AN apprentice caretaker at a sheltered housing complex was branded mean and despicable after he repeatedly let himself into a pensioner's flat and stole her money.

Philip Findlay used a master key to get access to the 93-year-old's home in Aspen Gardens, Stockton, last December, Teesside Crown Court was told yesterday.

The elderly victim had thought she realised things were going missing from her purse, but started to question her own sanity, prosecutor Sue Jacobs told the court.

It was not until police fitted a motion-sensing camera to the two-bed flat that 23-year-old Findlay was singled out as a suspect, and his manager identified him.

Findlay, of Penny Lane, Stockton, admitted theft at an earlier hearing, and was given a 12-month prison sentence, suspended for two years, with supervision.

The judge, Recorder Toby Hedworth, QC, also ordered him to carry out a dozen one-hour sessions at an attendance centre and observe a 12-week night-time curfew.

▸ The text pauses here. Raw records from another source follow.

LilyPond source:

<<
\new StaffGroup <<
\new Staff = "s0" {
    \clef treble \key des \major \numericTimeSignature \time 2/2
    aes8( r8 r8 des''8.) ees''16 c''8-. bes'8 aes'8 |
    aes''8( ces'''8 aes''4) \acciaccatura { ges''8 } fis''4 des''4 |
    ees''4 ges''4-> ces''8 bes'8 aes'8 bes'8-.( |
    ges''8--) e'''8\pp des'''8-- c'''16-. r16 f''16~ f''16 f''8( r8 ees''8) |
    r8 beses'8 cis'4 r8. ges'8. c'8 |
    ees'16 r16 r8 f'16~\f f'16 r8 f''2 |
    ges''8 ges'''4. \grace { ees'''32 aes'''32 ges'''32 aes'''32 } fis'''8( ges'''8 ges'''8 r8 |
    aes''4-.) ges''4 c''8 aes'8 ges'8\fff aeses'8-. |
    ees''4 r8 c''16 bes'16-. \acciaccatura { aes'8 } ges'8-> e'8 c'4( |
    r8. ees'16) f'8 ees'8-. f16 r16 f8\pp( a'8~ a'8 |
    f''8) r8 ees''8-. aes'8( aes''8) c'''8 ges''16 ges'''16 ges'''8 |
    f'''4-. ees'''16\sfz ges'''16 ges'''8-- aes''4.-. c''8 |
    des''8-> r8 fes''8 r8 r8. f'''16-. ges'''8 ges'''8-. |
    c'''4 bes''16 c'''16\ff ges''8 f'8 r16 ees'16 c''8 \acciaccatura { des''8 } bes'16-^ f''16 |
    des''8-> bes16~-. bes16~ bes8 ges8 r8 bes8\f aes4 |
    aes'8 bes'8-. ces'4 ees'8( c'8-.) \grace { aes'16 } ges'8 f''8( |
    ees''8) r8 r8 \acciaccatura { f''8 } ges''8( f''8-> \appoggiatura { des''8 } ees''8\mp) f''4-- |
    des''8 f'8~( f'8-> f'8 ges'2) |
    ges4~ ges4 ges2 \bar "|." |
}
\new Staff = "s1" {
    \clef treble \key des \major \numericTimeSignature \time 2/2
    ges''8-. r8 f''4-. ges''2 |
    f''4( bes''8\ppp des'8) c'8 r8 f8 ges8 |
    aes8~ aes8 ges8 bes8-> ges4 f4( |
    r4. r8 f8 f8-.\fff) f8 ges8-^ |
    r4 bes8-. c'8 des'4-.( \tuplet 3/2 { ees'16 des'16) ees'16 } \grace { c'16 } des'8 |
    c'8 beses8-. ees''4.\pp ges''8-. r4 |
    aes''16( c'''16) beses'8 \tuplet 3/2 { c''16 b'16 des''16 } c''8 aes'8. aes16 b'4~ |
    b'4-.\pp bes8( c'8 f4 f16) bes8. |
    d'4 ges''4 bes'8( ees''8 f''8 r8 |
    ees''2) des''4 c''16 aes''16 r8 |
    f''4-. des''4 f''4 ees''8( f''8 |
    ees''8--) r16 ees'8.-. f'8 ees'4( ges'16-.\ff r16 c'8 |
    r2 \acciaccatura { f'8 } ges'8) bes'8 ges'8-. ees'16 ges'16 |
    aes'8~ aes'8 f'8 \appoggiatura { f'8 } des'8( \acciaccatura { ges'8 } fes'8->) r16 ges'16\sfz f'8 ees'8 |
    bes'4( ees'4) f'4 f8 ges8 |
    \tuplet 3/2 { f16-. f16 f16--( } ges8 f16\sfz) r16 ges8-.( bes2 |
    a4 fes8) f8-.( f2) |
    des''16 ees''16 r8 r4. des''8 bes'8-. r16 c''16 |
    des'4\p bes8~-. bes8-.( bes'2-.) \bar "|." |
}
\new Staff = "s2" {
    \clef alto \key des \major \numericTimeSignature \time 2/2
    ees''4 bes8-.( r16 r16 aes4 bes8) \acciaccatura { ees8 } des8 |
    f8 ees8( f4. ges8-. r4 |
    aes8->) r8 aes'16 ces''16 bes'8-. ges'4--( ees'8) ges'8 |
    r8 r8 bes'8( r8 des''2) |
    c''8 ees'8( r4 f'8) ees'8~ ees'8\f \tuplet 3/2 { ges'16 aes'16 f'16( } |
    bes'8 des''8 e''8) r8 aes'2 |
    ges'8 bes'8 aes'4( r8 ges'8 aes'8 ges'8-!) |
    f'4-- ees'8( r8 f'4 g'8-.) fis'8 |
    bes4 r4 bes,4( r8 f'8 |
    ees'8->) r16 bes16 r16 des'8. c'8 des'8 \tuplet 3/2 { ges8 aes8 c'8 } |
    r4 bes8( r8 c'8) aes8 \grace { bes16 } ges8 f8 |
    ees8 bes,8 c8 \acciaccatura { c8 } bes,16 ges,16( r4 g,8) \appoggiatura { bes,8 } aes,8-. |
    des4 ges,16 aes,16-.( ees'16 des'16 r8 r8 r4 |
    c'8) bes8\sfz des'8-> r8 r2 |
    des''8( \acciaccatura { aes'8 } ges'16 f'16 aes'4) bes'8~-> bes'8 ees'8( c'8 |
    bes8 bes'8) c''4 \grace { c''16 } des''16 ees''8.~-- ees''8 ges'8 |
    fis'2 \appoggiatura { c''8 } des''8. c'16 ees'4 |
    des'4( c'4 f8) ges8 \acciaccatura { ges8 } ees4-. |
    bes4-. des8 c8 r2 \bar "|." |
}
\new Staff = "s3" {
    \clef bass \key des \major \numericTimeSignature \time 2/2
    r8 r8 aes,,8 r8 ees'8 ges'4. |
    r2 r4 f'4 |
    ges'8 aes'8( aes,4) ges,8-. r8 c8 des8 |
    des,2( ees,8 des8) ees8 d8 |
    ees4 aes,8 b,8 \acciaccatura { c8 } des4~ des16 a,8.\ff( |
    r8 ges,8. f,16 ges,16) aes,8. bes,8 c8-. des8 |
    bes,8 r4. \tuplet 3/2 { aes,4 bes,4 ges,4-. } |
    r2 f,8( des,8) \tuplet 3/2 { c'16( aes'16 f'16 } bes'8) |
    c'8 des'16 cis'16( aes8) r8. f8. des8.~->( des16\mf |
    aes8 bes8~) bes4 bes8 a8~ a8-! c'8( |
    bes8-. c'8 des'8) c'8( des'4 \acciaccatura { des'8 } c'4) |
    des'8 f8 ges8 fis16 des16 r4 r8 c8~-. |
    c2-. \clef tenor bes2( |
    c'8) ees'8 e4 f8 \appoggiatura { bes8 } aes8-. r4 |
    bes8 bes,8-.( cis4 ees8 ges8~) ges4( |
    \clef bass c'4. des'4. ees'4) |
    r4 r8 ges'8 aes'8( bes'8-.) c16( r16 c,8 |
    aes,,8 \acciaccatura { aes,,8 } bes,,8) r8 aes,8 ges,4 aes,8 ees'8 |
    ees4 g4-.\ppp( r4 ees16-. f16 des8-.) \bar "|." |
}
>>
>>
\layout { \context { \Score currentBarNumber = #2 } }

He told Findlay, who has since lost his job; "All right-minded people might regard these offences as quite despicable . . . she was an extremely vulnerable victim."

Robin Turton, mitigating, said; "This is a young man who recognises what he has done is wrong and accepts that he deserves to be punished for what he has done.

"He is genuinely remorseful about what took place . . . he struggles to explain why he did it . . . that is perhaps because of the embarrassment and the shame."